Incidentes Asociados

DETROIT (Bloomberg) -- En Jokkmokk, una pequeña aldea justo al norte del Círculo Polar Ártico en Suecia, donde las temperaturas pueden descender a 50 grados bajo cero, el SUV XC90 autónomo de Volvo Cars encontró su pareja: copos congelados que se apelmazaron en sensores de radar esenciales para leyendo el camino. De repente, el todoterreno quedó ciego.
“Es realmente difícil, especialmente cuando tienes el humo de la nieve del auto de adelante”, dijo Marcus Rothoff, director del programa de conducción autónoma de Volvo. “Un poco de hielo, puedes arreglártelas. Pero cuando comienza a acumularse, simplemente pierde funcionalidad”.
Después de mover los sensores a varios puntos en el frente, los ingenieros de Volvo finalmente encontraron una solución. El próximo año, cuando los conductores suecos quiten las manos del volante de los XC90 arrendados en la primera prueba pública mundial de tecnología autónoma, el radar estará ubicado detrás del parabrisas, donde los limpiaparabrisas pueden limpiar el hielo y la nieve.
A medida que los fabricantes de automóviles compiten para poner los autos robot en la carretera, se encuentran con un obstáculo muy familiar para los humanos: Old Man Winter. La simple nieve puede inutilizar la potencia informática más avanzada y dejar los vehículos muertos en la carretera. Es por eso que los principales actores, incluidos Volvo Cars, propiedad de Zhejiang Geely Holding Group Co.; Google, una unidad de Alphabet Inc.; y Ford Motor Co. están intensificando sus esfuerzos para prevenir la ceguera de la nieve.
'Mucho bombo'
“Ha habido mucha expectación en los medios y en la mente del público” acerca de que la tecnología para los autos sin conductor “está casi resuelta”, dijo Ryan Eustice, profesor asociado de ingeniería en la Universidad de Michigan que trabaja con Ford. en pruebas de nieve. “Pero un automóvil que es capaz de conducir en todo el país, en todo tipo de clima, en todas las condiciones, sigue siendo el Santo Grial”.
La lucha para curar la ceguera de la nieve se encuentra entre una serie de problemas de ingeniería que aún deben resolverse, incluido el entrenamiento de los automóviles para que no conduzcan con demasiada timidez, lo que hace que los humanos choquen contra ellos y los dilemas éticos, como chocar contra un autobús escolar o tirarse por un precipicio. cuando un accidente es inevitable.

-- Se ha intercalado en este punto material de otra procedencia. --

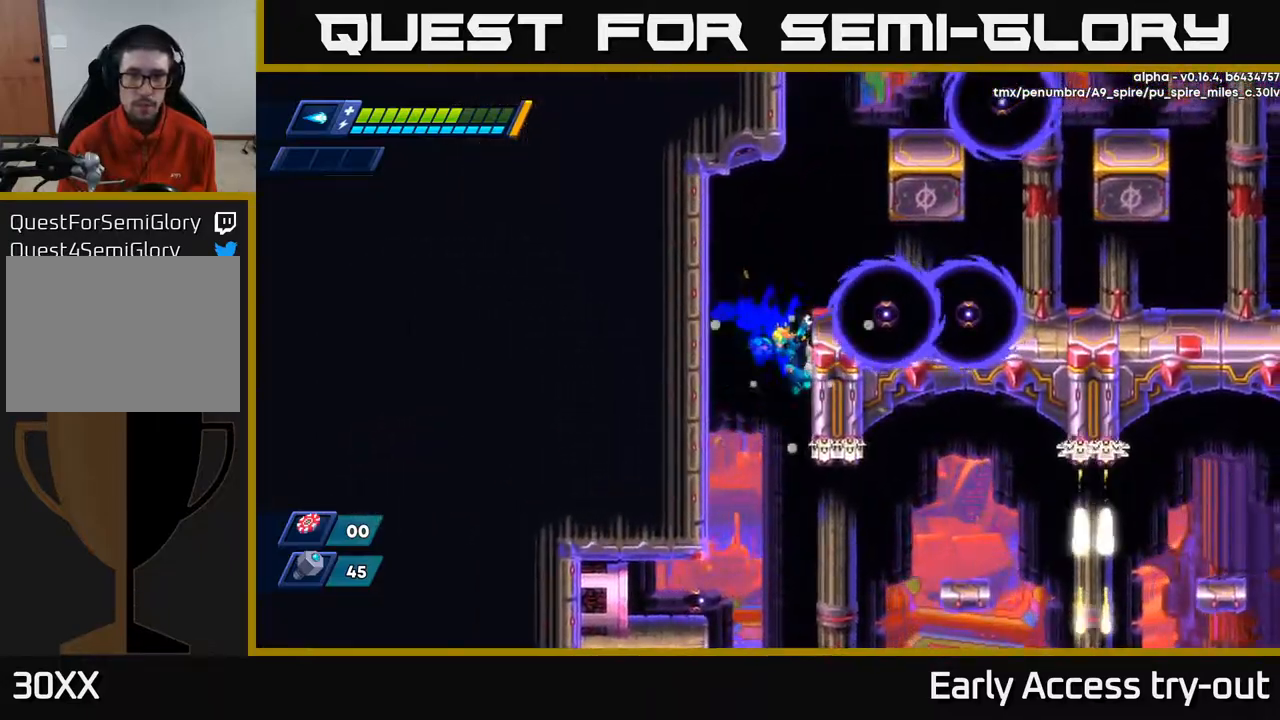
{"buttons": ["DPAD_LEFT"], "left_stick": "center", "right_stick": "center", "events": [[17, "R2", "up"], [34, "A", "up"], [100, "A", "down"], [100, "R2", "down"], [200, "DPAD_RIGHT", "up"], [234, "DPAD_LEFT", "down"], [384, "A", "up"], [384, "R2", "up"]]}
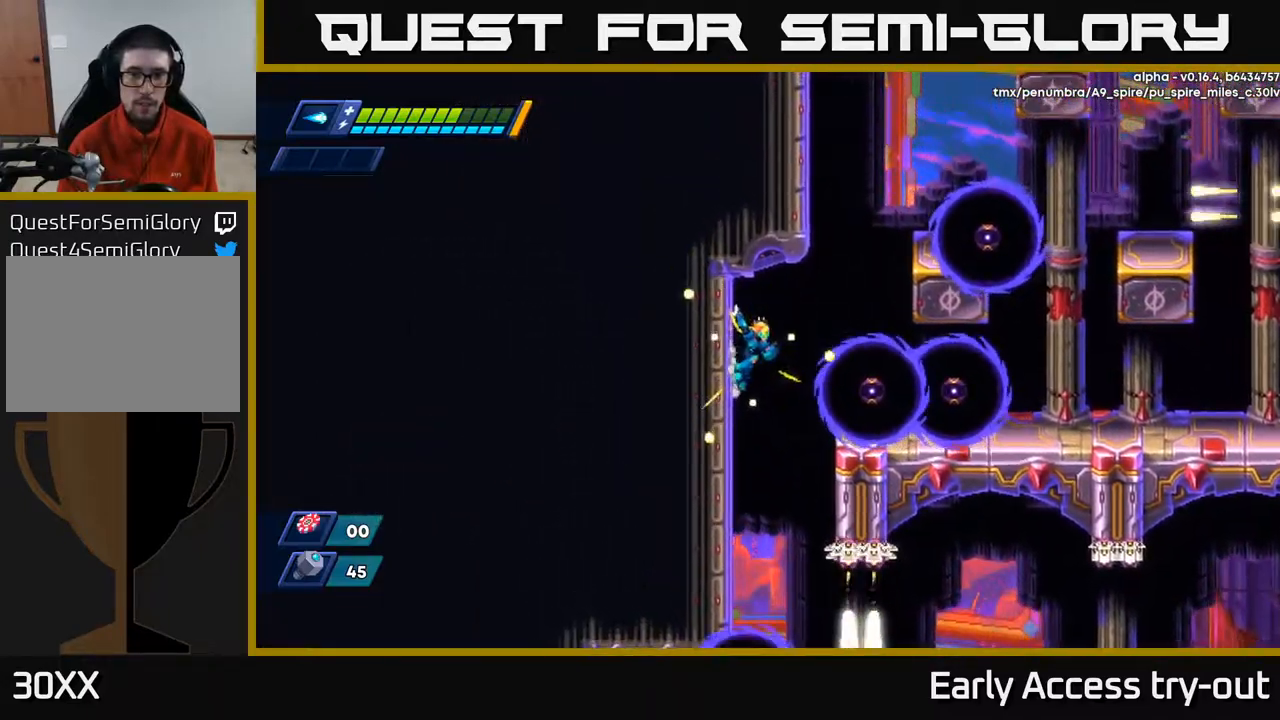
{"buttons": ["DPAD_LEFT"], "left_stick": "center", "right_stick": "center", "events": [[17, "DPAD_LEFT", "up"], [50, "DPAD_RIGHT", "down"], [117, "X", "down"], [134, "DPAD_RIGHT", "up"], [200, "X", "up"], [250, "X", "down"], [334, "X", "up"], [384, "X", "down"], [467, "X", "up"], [484, "DPAD_LEFT", "down"]]}
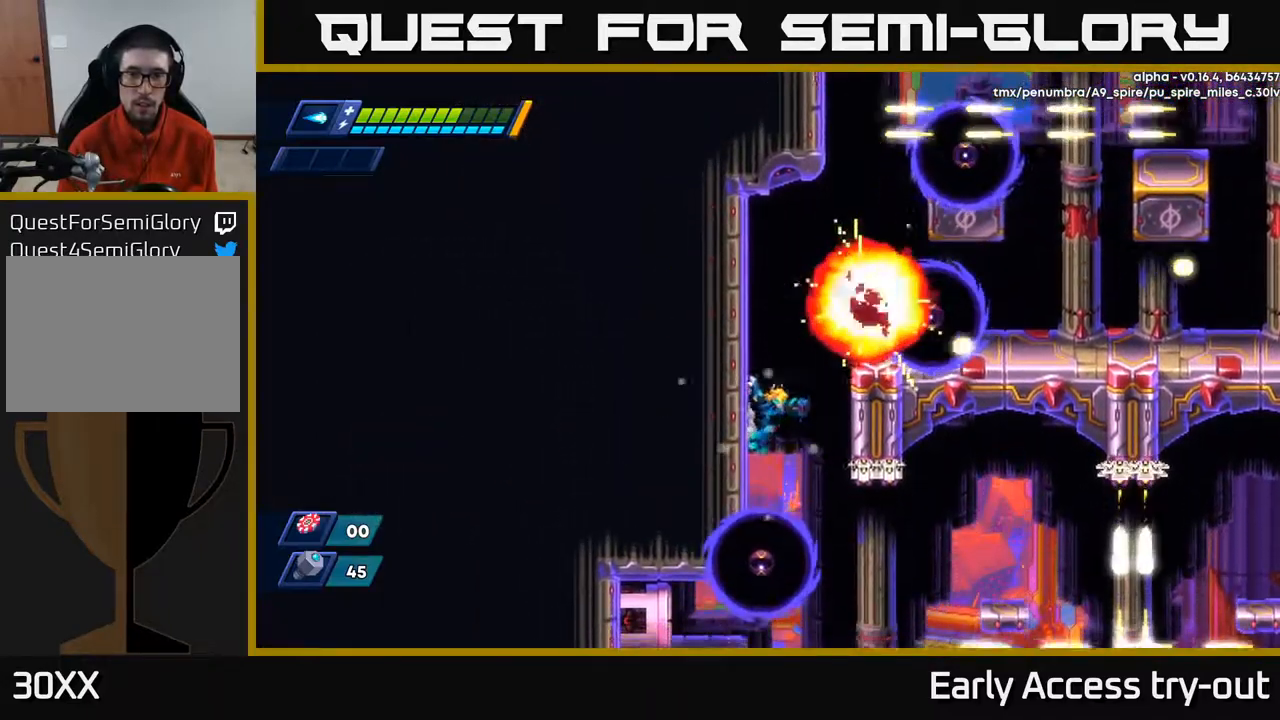
{"buttons": ["DPAD_LEFT"], "left_stick": "center", "right_stick": "center", "events": [[67, "A", "down"], [217, "A", "up"], [367, "X", "down"], [450, "X", "up"]]}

Con alrededor del 70 por ciento de la población de EE. UU. viviendo en el cinturón de nieve, aprender a navegar en condiciones climáticas adversas es crucial para que los automóviles sin conductor ganen atractivo masivo, se den cuenta de su potencial para reducir drásticamente las muertes en las carreteras y superen la creciente congestión del tráfico.
“Si su visión se oscurece como la de un humano en fuertes ráfagas, entonces los sensores de visión encontrarán exactamente los mismos obstáculos”, dijo Jeremy Carlson, analista senior de IHS Automotive que se especializa en autonomía.
Sensores de alta velocidad
Los automóviles sin conductor "ven" el mundo que los rodea utilizando datos de cámaras, radares y lidar, que hacen rebotar la luz láser en los objetos para evaluar la forma y la ubicación. Los procesadores de alta velocidad analizan los datos para proporcionar una detección de 360 grados de carriles, tráfico, peatones, señales, semáforos y cualquier otra cosa en el camino del vehículo. Eso le permite decidir, en tiempo real, adónde ir.
El invierno hace esto más difícil. La nieve puede envolver las cámaras y cubrir las líneas de los carriles que deben ver para mantener el rumbo de un automóvil sin conductor. Lidar también está limitado porque los pulsos de luz que emite se reflejan en los copos, lo que podría confundir una cortina de nieve que cae con algo que evitar, lo que hace que el vehículo pise los frenos.
El radar, que detecta objetos emitiendo ondas electromagnéticas, es mejor. También tiene el historial más largo: se ha utilizado desde 1999 en el control de crucero adaptativo para mantener una distancia establecida con otros vehículos.